1962 novel by J. F. Powers

Morte d'Urban is the debut novel of J. F. Powers. It was published by Doubleday in 1962. It won the 1963 National Book Award. It is still in print, having been reissued by The New York Review of Books in 2000.

The novel tells the story of Father Urban Roche, a member of a fictitious religious order, the Clementines. Urban has a reputation as a gifted public speaker, but is sent by the superior to a remote retreat house in rural Minnesota. There he puts his skills to work improving the facilities and the local church.

The book has been widely praised. Thomas Merton called it "a valid and penetrating study of the psychology of a priest in what is essentially a spiritual conflict". In a consideration of the book in The Washington Post four decades later, Jonathan Yardley called it "our great workplace saga" and "subtler, wittier and much more elegantly written" than Sinclair Lewis’s Babbitt.

==Plot summary==
Based in Chicago, Father Urban Roche is a member of the Clementines, a fictitious religious order. In his estimation, the Clementines are stagnating. They care little about innovation and are content to remain as they are. Urban's charismatic, energetic personality contrasts with the rest of the Order. Through his charisma, he befriends a wealthy benefactor, Billy Cosgrove, who helps Urban secure new quarters for the Order. Despite Urban's charismatic spirit, he is sent to The Order of St. Clement, a failing retreat house in rural Minnesota.

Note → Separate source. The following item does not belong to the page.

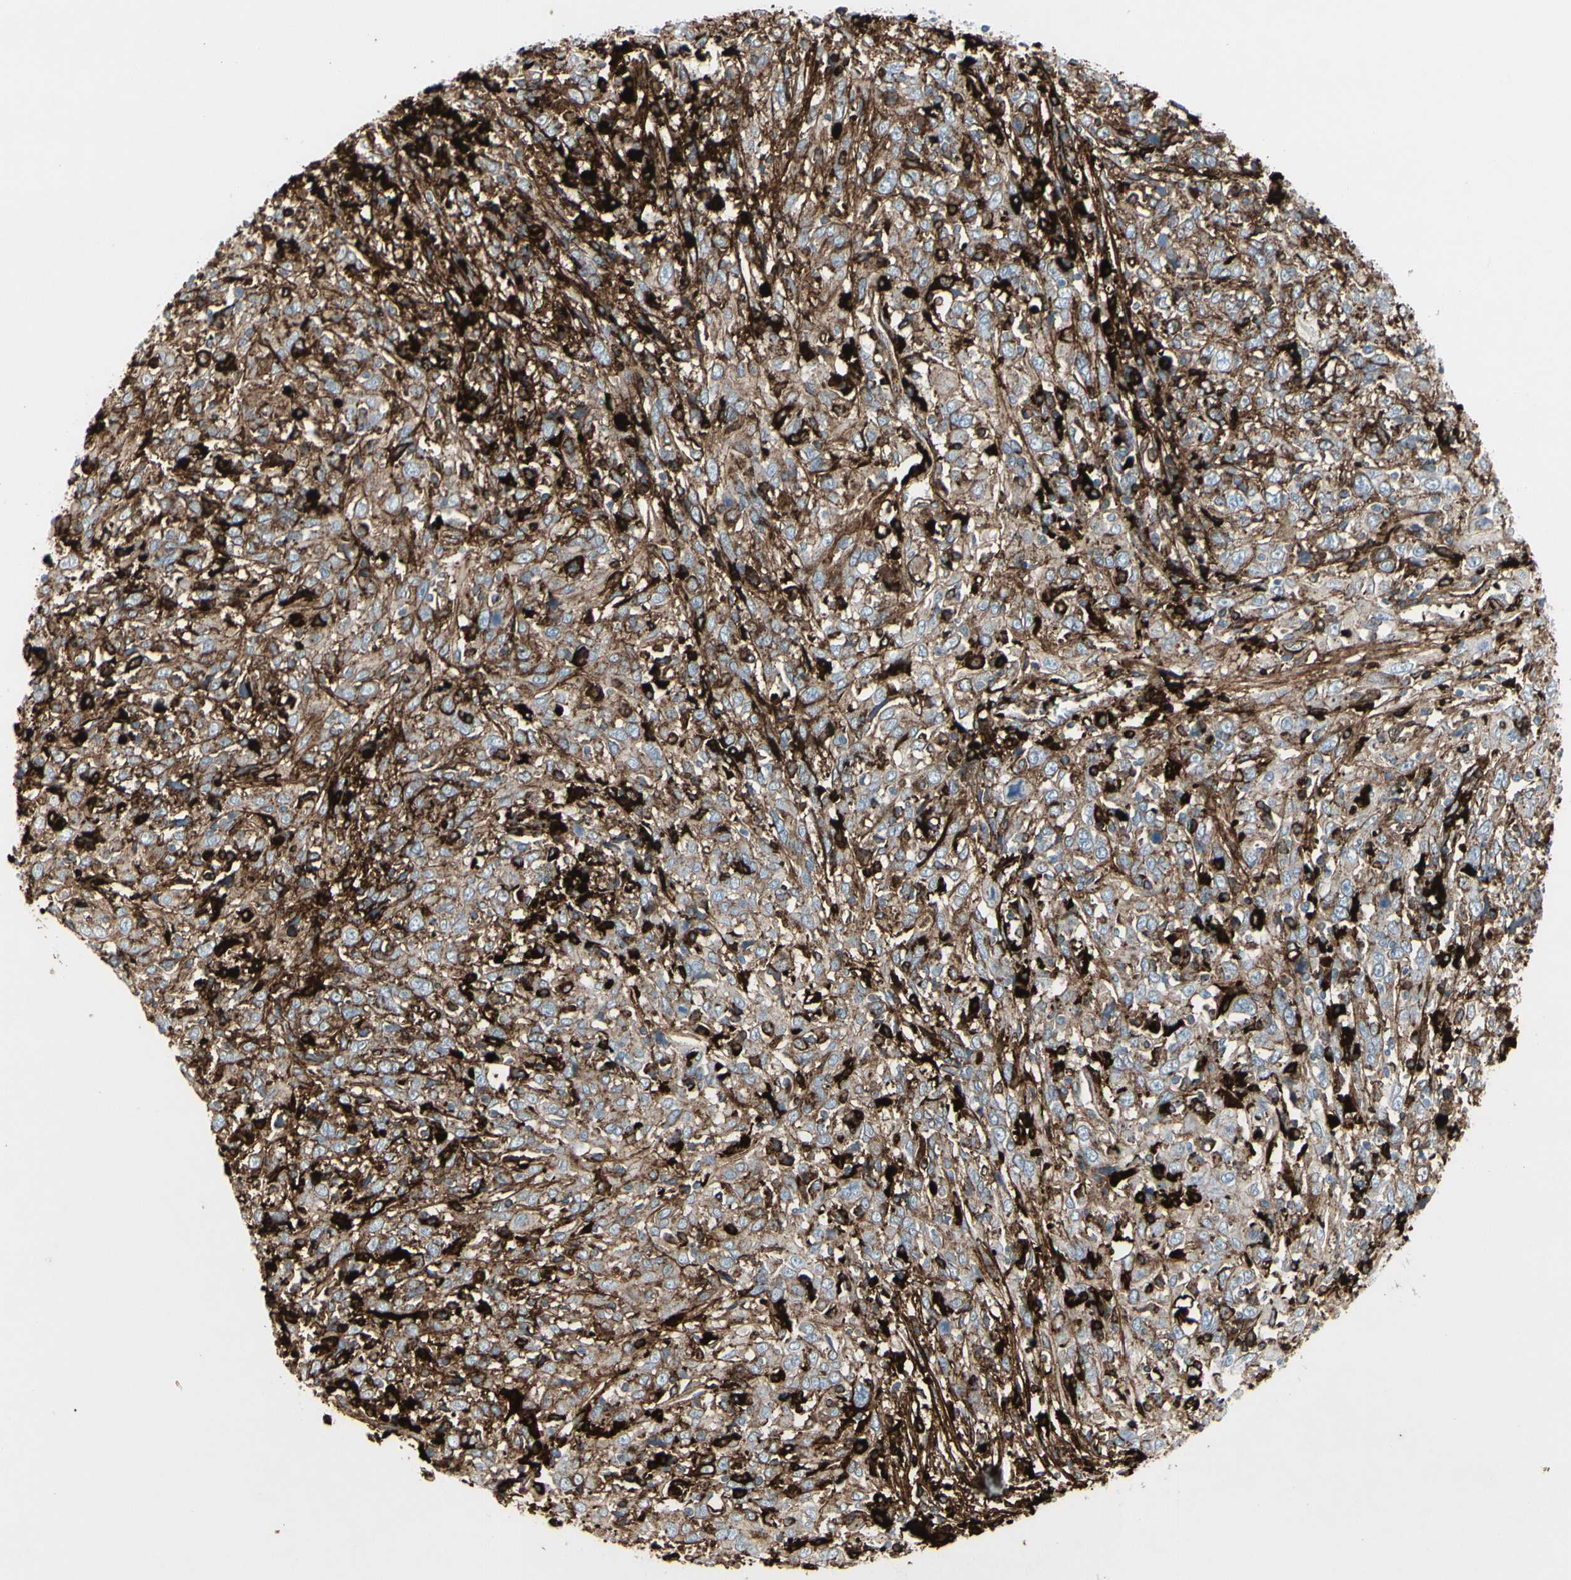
{"staining": {"intensity": "moderate", "quantity": ">75%", "location": "cytoplasmic/membranous"}, "tissue": "cervical cancer", "cell_type": "Tumor cells", "image_type": "cancer", "snomed": [{"axis": "morphology", "description": "Squamous cell carcinoma, NOS"}, {"axis": "topography", "description": "Cervix"}], "caption": "IHC micrograph of cervical squamous cell carcinoma stained for a protein (brown), which shows medium levels of moderate cytoplasmic/membranous staining in approximately >75% of tumor cells.", "gene": "IGHG1", "patient": {"sex": "female", "age": 46}}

In Minnesota, Urban is joined by Father Jack, an aging priest also transferred from Chicago. Father Wilfrid presides over The Order of St. Clement and is primarily concerned with completing repairs to the facility. To Urban's dismay, the property is in sorry shape, and the Order hardly has the means to repair it. True to his spirit, Urban dreams of making the retreat a better place, and it is renamed St. Clement's Hill.

Urban becomes involved with the surrounding communities, slowly gaining a following thanks to his public speaking skills. He plays a large role in revitalizing a local parish and makes connections throughout the community, particularly with the Thwaites family. Mrs. Thwaites, an aging widow, was the previous owner of St. Clement's hill before donating the property to the Order.

Thanks to Cosgrove's patronage, Urban is able to buy property neighboring St. Clement's Hill to turn into a golf course. With this innovation, the retreat becomes more popular than ever. The bishop, a man Urban feels greatly competitive with, comes to visit the golf course. The two play a game, during which Urban is hit in the head by a golf ball. This serves as a turning point for him.

Soon after this, Cosgrove and Urban take a fishing trip. Cosgrove cruelly attempts to drown a deer, and Urban knocks him out of the boat. Angry, Cosgrove responds in kind, pushing Urban out of the boat and stranding him. He is left to find his way back home. Luckily, while he is waiting for the bus, Mrs. Thwaites's daughter, Sally, drives by and offers Urban a ride.

The two spend the evening together on a small island in the middle of a lake on the Thwaiteses’ property, drinking and talking. Sally challenges Urban to a swim, but, feeling as if their relationship is heading in an immoral direction, he declines. Sally then goes for a swim alone and takes the boat, leaving Urban stranded again and forced to swim back to shore.

In terms of his career, Urban has never been more successful. He is soon elected Father Provincial and returns to Chicago. But his health is failing and his charisma and energy have ebbed. He has become part of the bureaucracy he formerly challenged and maintains the status quo.

==Style==
Powers was known for his writing about priests, but Morte d'Urban established his voice. Often called the greatest Catholic writer of the 20th century, Powers demonstrates the balance between priests and their profession. He treats the subject with a sharp wit.